Various people tried to prepare Juanita Buschkoetter for the public reaction to The Farmer’s Wife, filmmaker David Sutherland’s cinema verite depiction of the real-life struggle to keep her husband’s farm and their marriage afloat, but the reponse to the show’s debut this fall was far beyond her expectations.
“I had no idea how many people would actually watch it,” she said in a recent interview — let alone the folks who would go far out of their way to drive by the Buschkoetter house, or send the family generous gifts.
“Since the film, people come by to take pictures, pull in and talk,” Buschkoetter added. It’s gotten so she doesn’t want to leave her three daughters at home alone anymore. Since the eldest is now 12, she previously had found it safe to do so.
Independent filmmaker David Sutherland documented three years in the lives of young Darrel and Juanita Buschkoetter, whose commitment to the endangered family farming way-of-life survived economic hardships, family struggles, and marital problems.

AVAILABLE DATA:
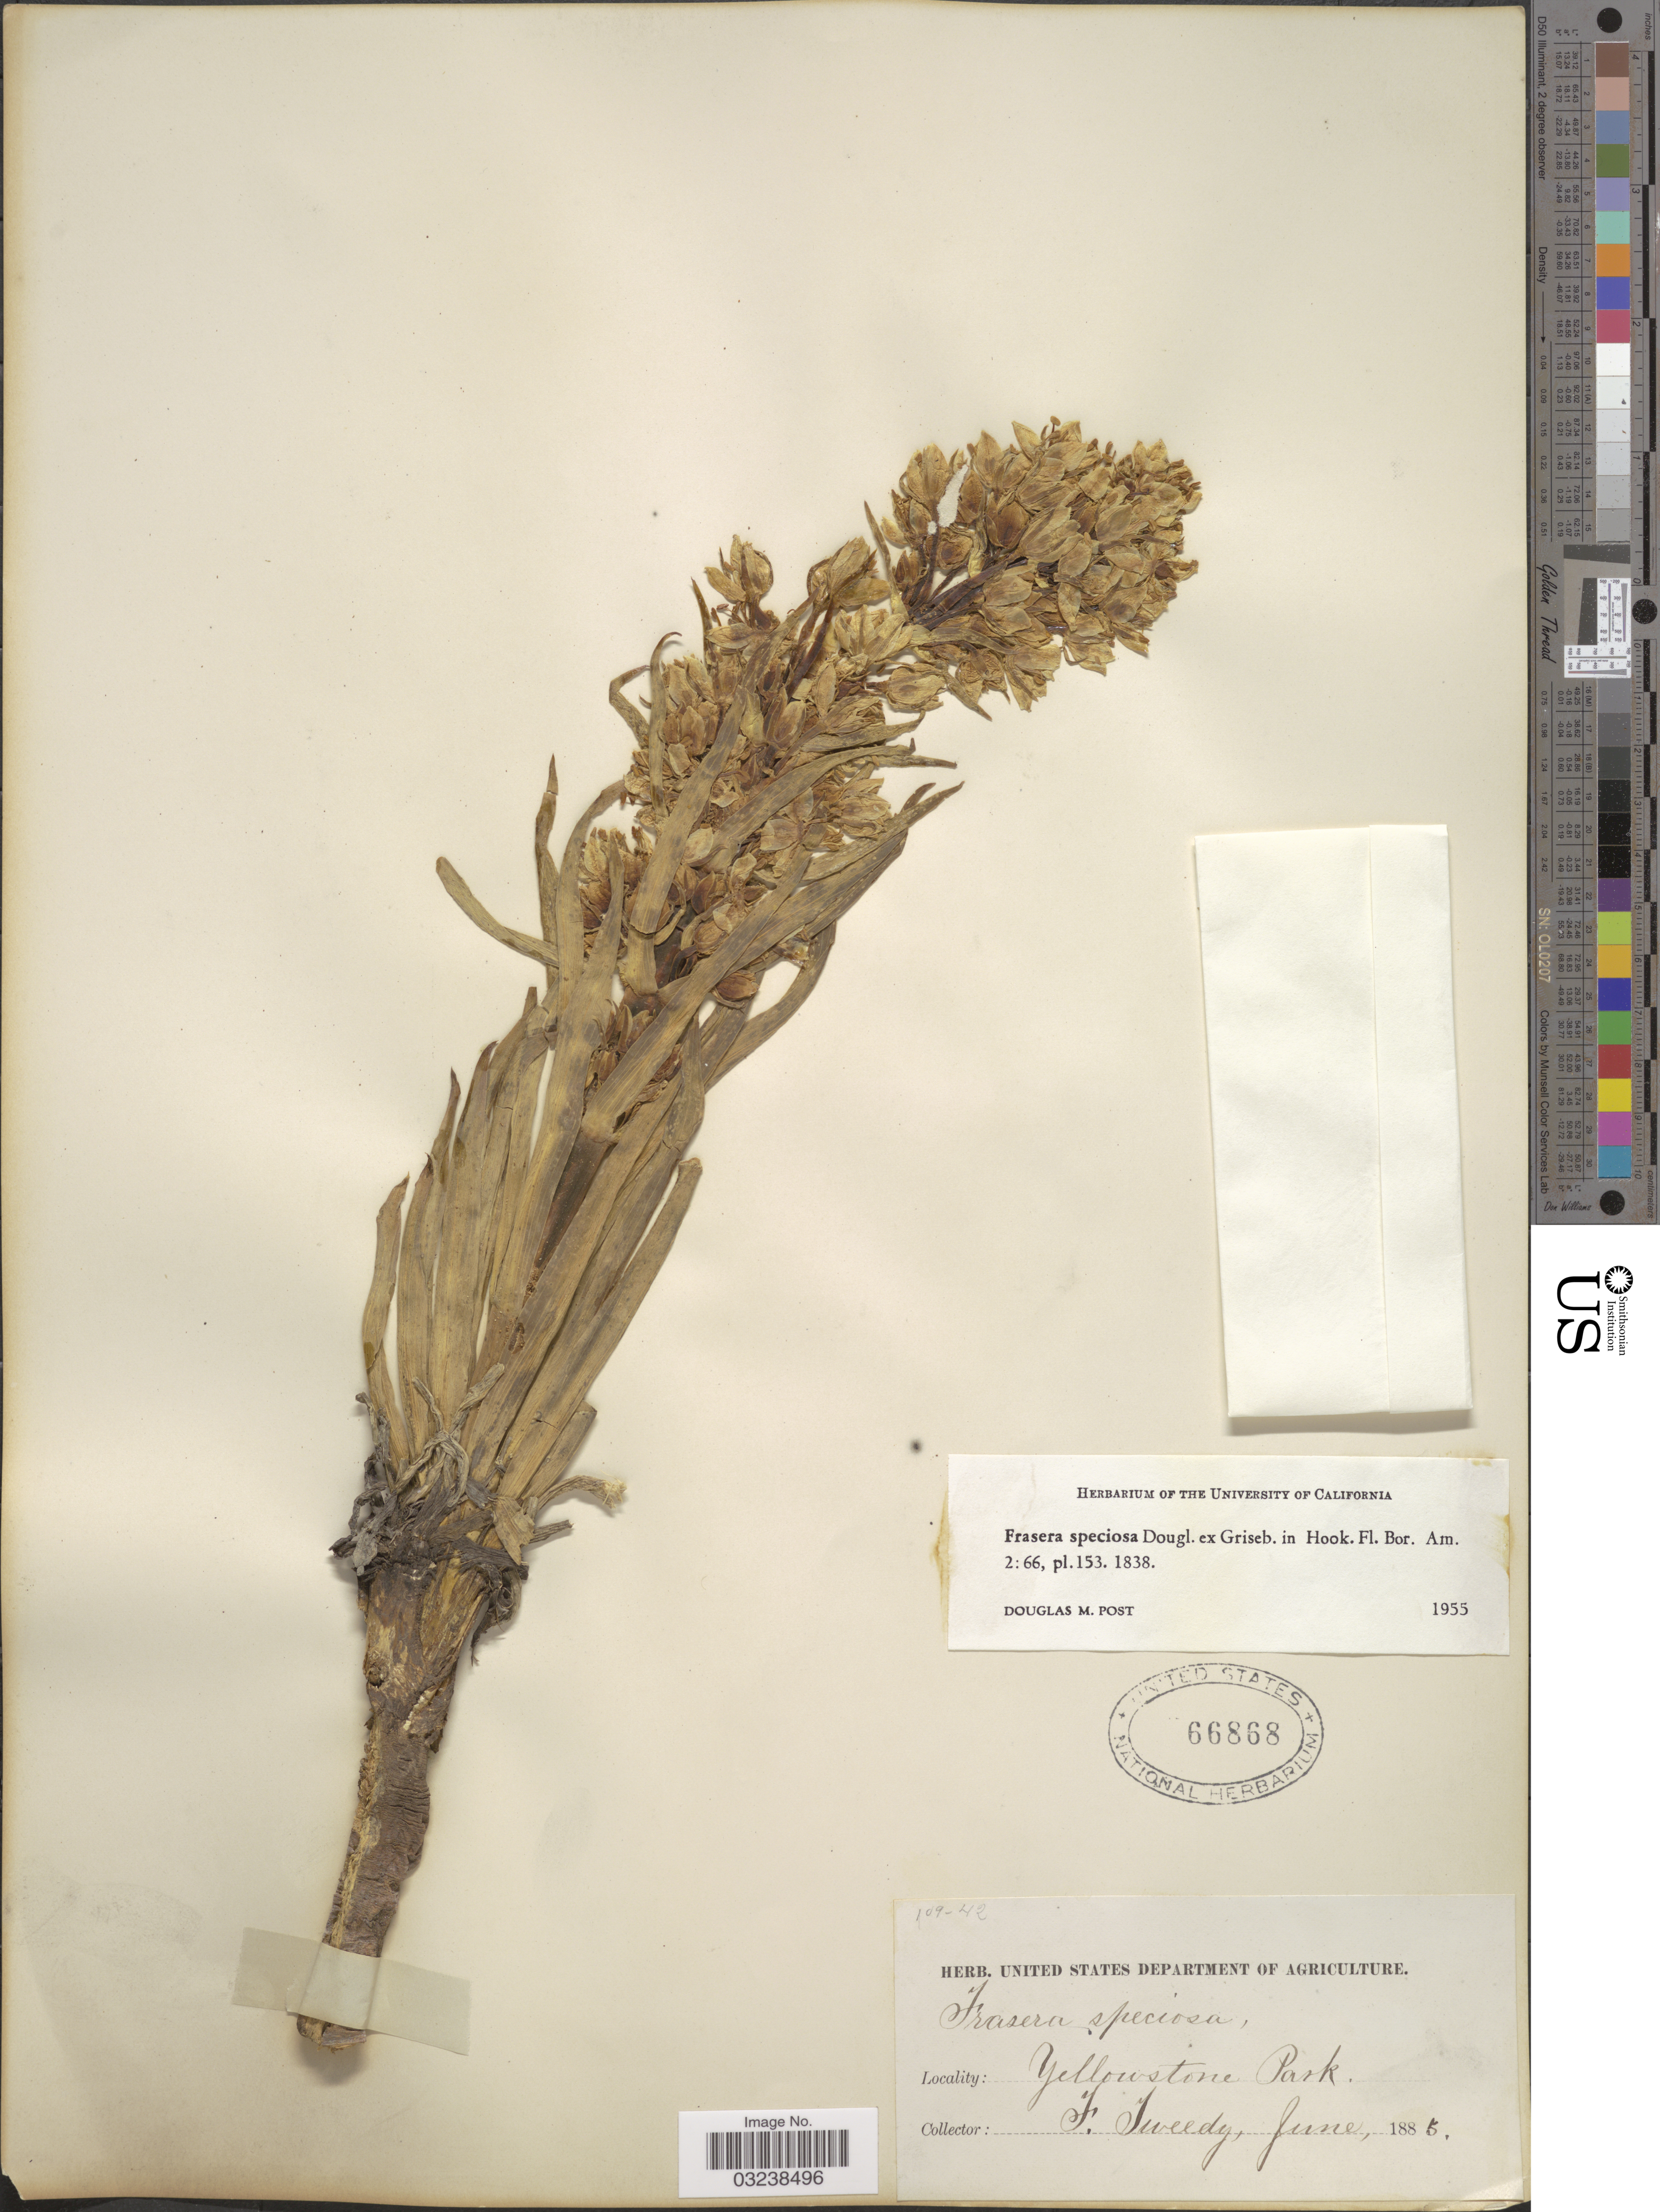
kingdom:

COMPLETE THE FOLLOWING:
1. Write out the part of the piece about The Farmer's Wife that opens with the words containing "Various people tried" and closes with "beyond her expectations.", swapping "public reaction" for "audience response".
2. In a sentence or two, explain why Juanita Buschkoetter no longer wants to leave her daughters home alone, according to the piece about The Farmer's Wife.
3. According to the piece about The Farmer's Wife, how many years of the Buschkoetters' lives did David Sutherland document?

SOLUTIONS PER TASK:
1.
Various people tried to prepare Juanita Buschkoetter for the audience response to The Farmer’s Wife, filmmaker David Sutherland’s cinema verite depiction of the real-life struggle to keep her husband’s farm and their marriage afloat, but the reponse to the show’s debut this fall was far beyond her expectations.

2. Since the film came out, people come by the house to take pictures, pull in and talk. She used to find it safe to leave the girls alone because the eldest is now 12, but the visitors have changed that.

3. Three years.